New Zen microarchitecture details

itsmydamnation · Jun 18, 2016

KTE said:
BTW... Looking at DT Excavator, I wouldn't want AMD to project anything based off it!

It's certainly not even 5% better than PD on average. It wins few but loses more with a landslide!

Absolute performance wise, it's ppp. It needs FAR higher clocks but it doesn't scale at all. It's a mobile chip, simply put, low frequency+graphics optimized.

It's no better than the old Regor chips were at the time. Kuma caned them, literally.

Sent from HTC 10
(Opinions are own)

Its not even close to Regor vs Kuma. For one in almost anything that is not a throughput test/workload per clock excavator is anywhere upto 15% faster per clock then kaveri.

An actual fair comparison would be something like an X6 vs llano. L3 vs no L3 , APU focued vs not. Regor vs Kuma was about cost reduction.

The only way trinity wins out vs excavator per clock is because of the extra L2 and thats completely disregarding TDP. As pointed out by Stilt the L2 is very power hungry and clock limited. if looking at integer IPC out side of the L2 difference there is nothing in excavator that sacrifices performance for lower power.

the funny thing about IPC is the C, so the point of your post was........

coercitiv · Jun 18, 2016

The Stilt said:
Since certain people claim that shrinking virtually any design from 28nm bulk to 14nm FinFet LPP will immediately increase the Fmax by 50 - 100%, I'm really keen to see how that will work out :sneaky:

It's not about automatic Fmax but rather about giving the chip some breathing room in power usage, hence potentially higher clocks.

However, I have yet to see people hope or claim 50-100% increase, when even Nvidia brought about 40% at best.
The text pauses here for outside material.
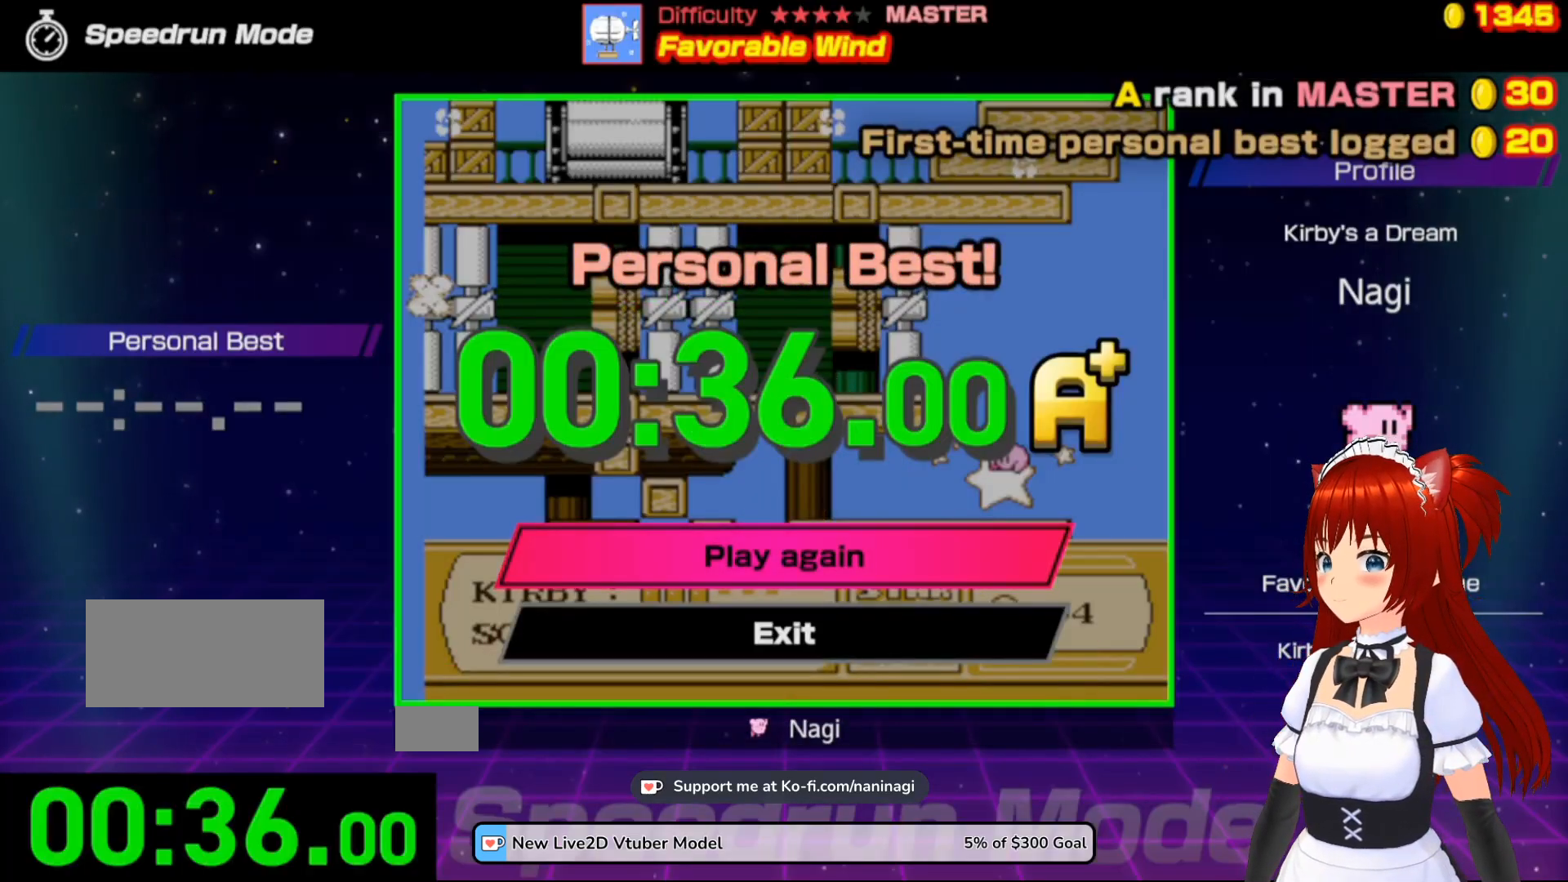
{"buttons": [], "events": []}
How about we hope for 20-40% instead?

The Stilt · Jun 18, 2016

KTE said:
BTW... Looking at DT Excavator, I wouldn't want AMD to project anything based off it!

It's certainly not even 5% better than PD on average. It wins few but loses more with a landslide!

Absolute performance wise, it's ppp. It needs FAR higher clocks but it doesn't scale at all. It's a mobile chip, simply put, low frequency+graphics optimized.

It's no better than the old Regor chips were at the time. Kuma caned them, literally.

Sent from HTC 10
(Opinions are own)

The average figures quoted by AMD are pretty accurate based on my own testing. According to AMD Steamroller is 10% faster than Piledriver and Excavator is 5% faster than Steamroller. There certaily is extremities to both directions, but generally that's the actual average.

So on average Excavator should have 15.5% higher IPC than Piledriver. In most cases it has, unless it's primary weakness is exploited (insufficient L2).

itsmydamnation · Jun 18, 2016

i posted this on beyond3d in regard to discussion on Zeppelin PCI-E/GMI, figured i'ld share here see what people think:

Yes i would assume that GMI is PCI-E physicals/encoding. I've been looking at die shots trying to get an idea of the possible amount of of PCI-E in the zeppelin dieshot by roughly comparing the relative size of a PCI-E interface to the memory interface. the best comparison i have so far has been to use the good bulldozer die shots and use the HT links as a guess. Each HT 16bit (32bit bidir) link is 76pins. PCI-e 16x is around 160 pins. On Zambezi the HT links are spread thin on mangy-cours they are wider but shorter. it looks like you can get aprox 8 HT interfaces in the same space as the 128bit memory interface (608 HT pins).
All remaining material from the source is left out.